In the many-core (100+) era, if some prophecies are true, the automatic CPU-managed L-N caches will be universally replaced by explicit hierarchical stores. This model of explicit store control can be seen today with the Cell processor, and the CTM / CUDA programming interfaces (*). It's not for the faint of heart.
In particular, you should know that none of your favorite languages were designed with this execution model in mind, so the only way to program such these machines effectively is to talk to the hardware in its own control language (in assembly, or some flavor of C with annotations like CUDA). In comparison, for C/C++, the compiler would have to inject DMA instructions at every pointer dereference, it would suck monumentally.
Now pause for a moment to consider how badly these explicit programmer-controlled local stores violate universally-good things like encapsulation… they require you to know the low-level layout of every data structure you’ll ever touch (a pre-requisite for you to load them into the store). Do you know how std::string is laid out? Do you want to?
Friendly Neighborhood Ninjas
In this hypothetical future, Code Ninjas (people who choose to write assembly) will be the ones to write all inner loops and dictating all key data structures, because they’ll be the only ones capable of getting decent speed out of the hardware. That is, either Ninjas will write all these loops, or regular people using Ninja code generator software. Here I’m referring to software like self-tuning BLAS implementations.
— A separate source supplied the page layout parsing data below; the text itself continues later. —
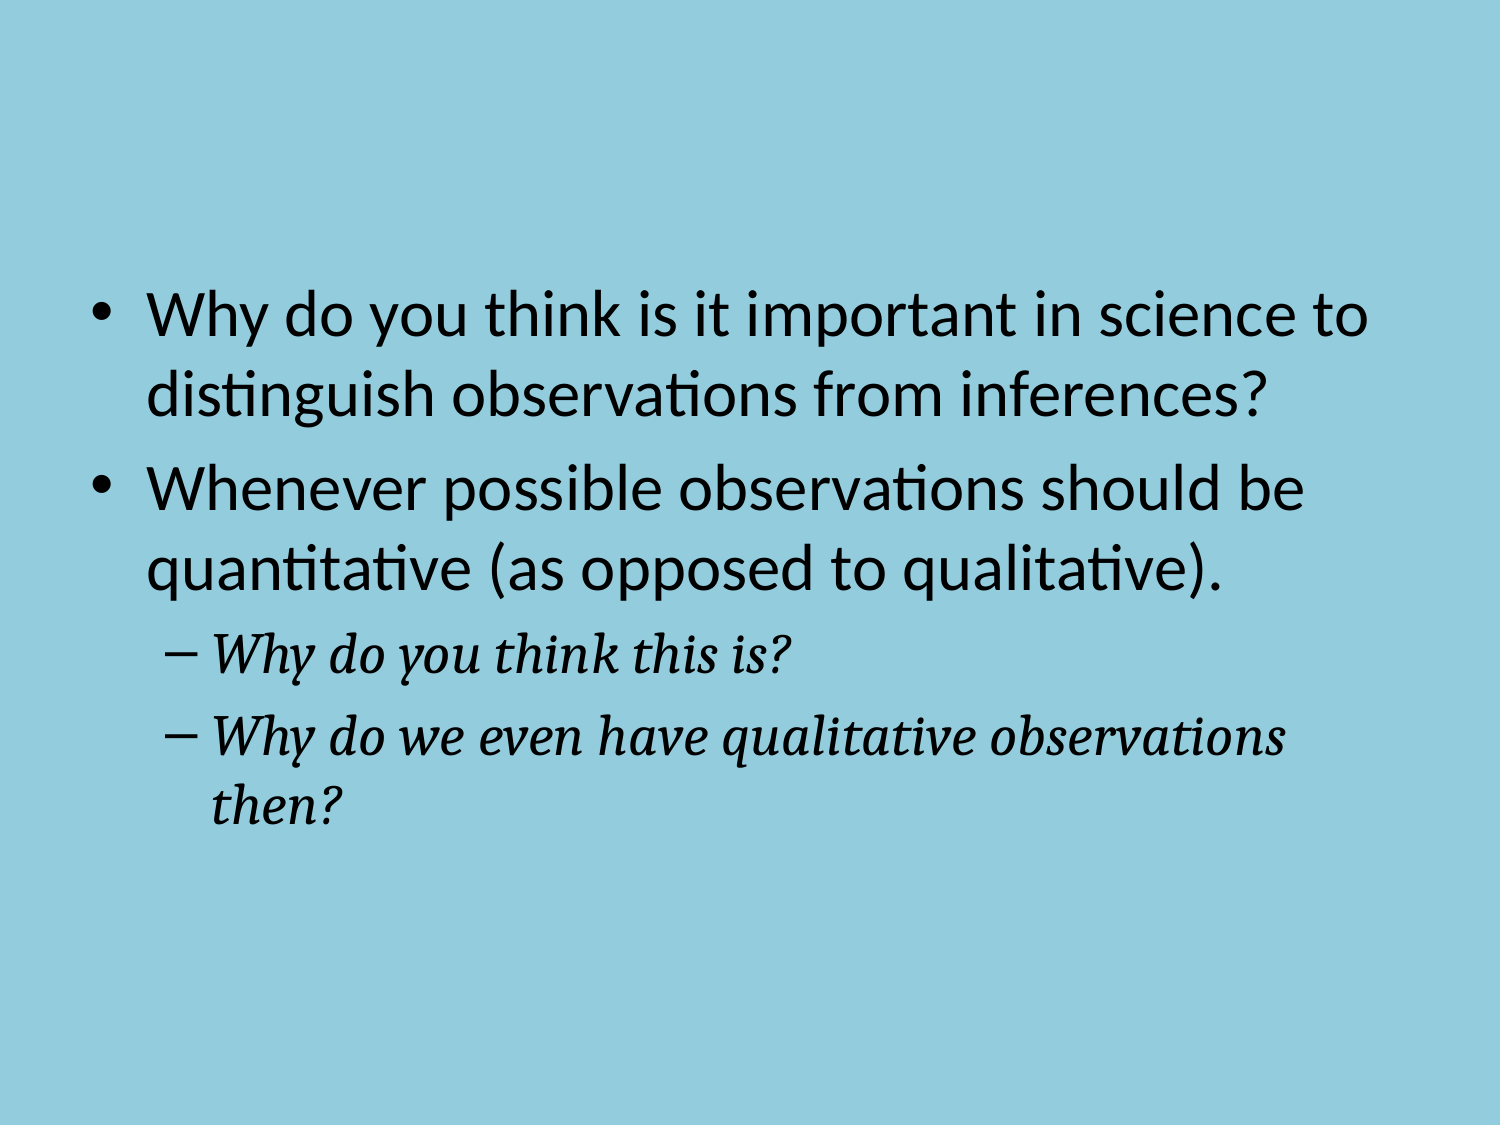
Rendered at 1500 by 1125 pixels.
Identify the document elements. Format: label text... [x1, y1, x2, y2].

list Why do you think is it important in science to distinguish observations from inferences? Whenever possible observations should be quantitative (as opposed to qualitative). Why do you think this is? Why do we even have qualitative observations then? [75, 262, 1425, 1005]
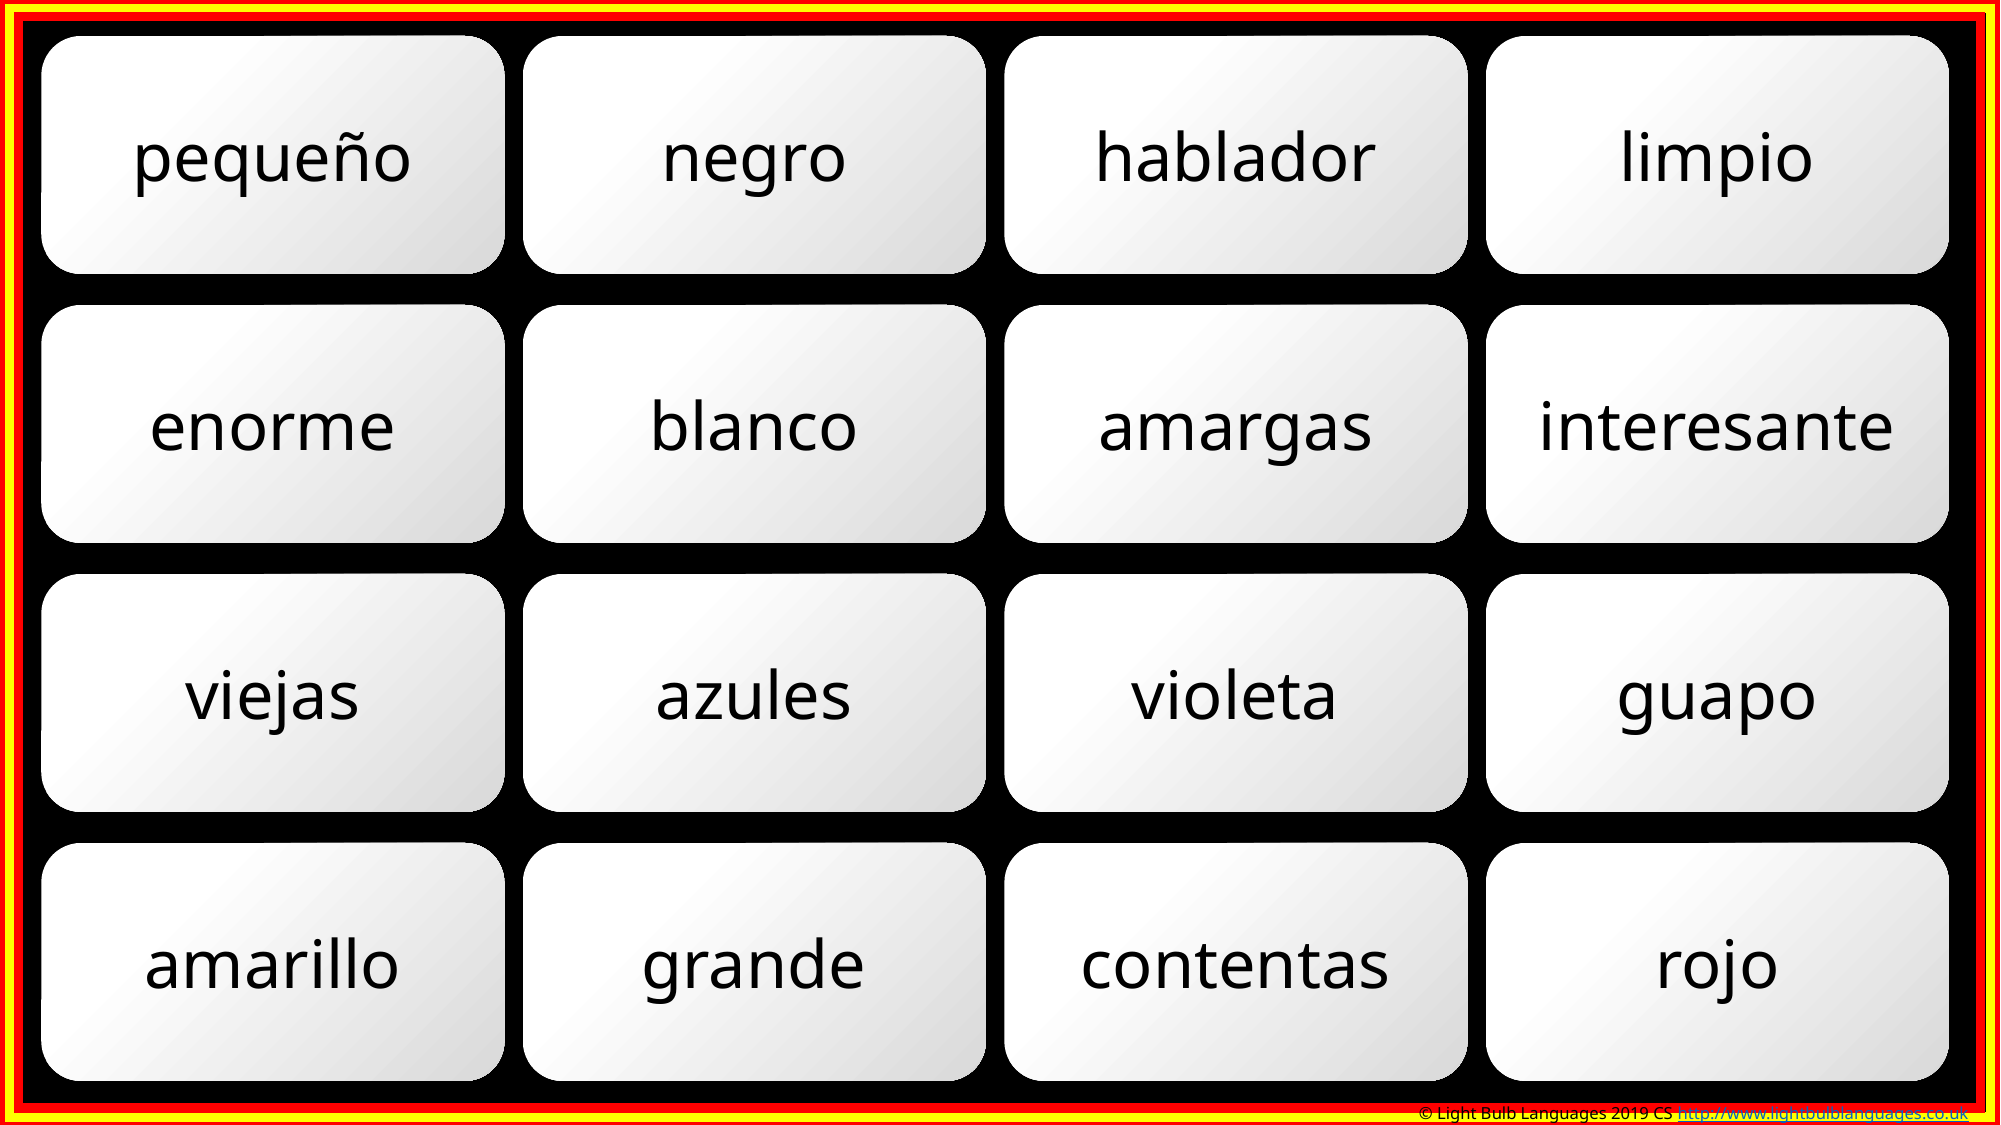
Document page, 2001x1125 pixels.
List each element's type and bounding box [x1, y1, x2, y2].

text_box [0, 0, 2000, 1125]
But aren’t compilers just big Ninja code generators too? Maybe, but automatic parallelization research has mostly lead nowhere. Well it did show that it’s virtually impossible.
Compilers = Ninja Kryptonite
Looking back, Ninjas used to write all the loops long ago. Before the optimizing compiler all high-performance programmers were Ninjas. Optimizing compilers and automatic caches changed this by allowing just about anyone to write inner loops and expect reasonable efficiency in return.
Hence a democratization of software development was the result of the “free lunch” era. Beyond this, we also got the chance to write nicer-looking, “cleaner” code. Ninja code is almost always easily distinguishable by its cryptic – i.e. un-maintainable – nature.
For the past 2 decades Ninjas were relegated to writing rare isolated functions (e.g. memcpy, strcmp) or peripheral libraries (e.g. BLAS, zlib, jpeg, GIL) that each perform very narrow tasks. General applications are built out of these libraries, but each application defines the domain in which they are put to use (particularly “standard” libraries).
The Ninjas Strike Back
In some cases these libraries are the inner loops of the program (when large structures are passed to them), but the granularity at which they are applied in general is too fine for the TLP requirements of the future. The cost of a TLP version of memset would be greater than the benefit, on average. Here’s the pickle then: rich domain knowledge is required to write the next layer in the application (the one calling the libraries) in a TLP-friendly manner.
From a development perspective then, this calls for an entire new layer of libraries: separate domain-specific Ninja frameworks for all domains. Whatever it is you’re doing today, in the future you will need a Ninja to write a library or code generator that will sit between your code and your libraries.
Look to libraries that cater to narrow domain spaces for examples of what these will look like: Direct3D, ODBC. There are some world-class Ninjas working on these libraries. But are the Ninjas working on your problem today? Are all problem domains receiving their fare share of Ninja attention?
Do you feel the need to hire/train Ninjas into your organization?
Alas, VC++ doesn’t have an inline assembler anymore. Think how much harder it will be for the world to produce new Ninjas now. Long ago I started on my own nun-chuck skills with the VC++ inline assembler, because to do the same in MASM was just needlessly painful in the beginning - still today I far prefer inline assembly for convenience.
(*) : I think CUDA rocks. I think you would be hard pressed to match the performance of an algorithm's CUDA implementation with a multi-core implementation. This said, it's totally a Code Ninja platform today - we need to work on this a bit more to democratize it.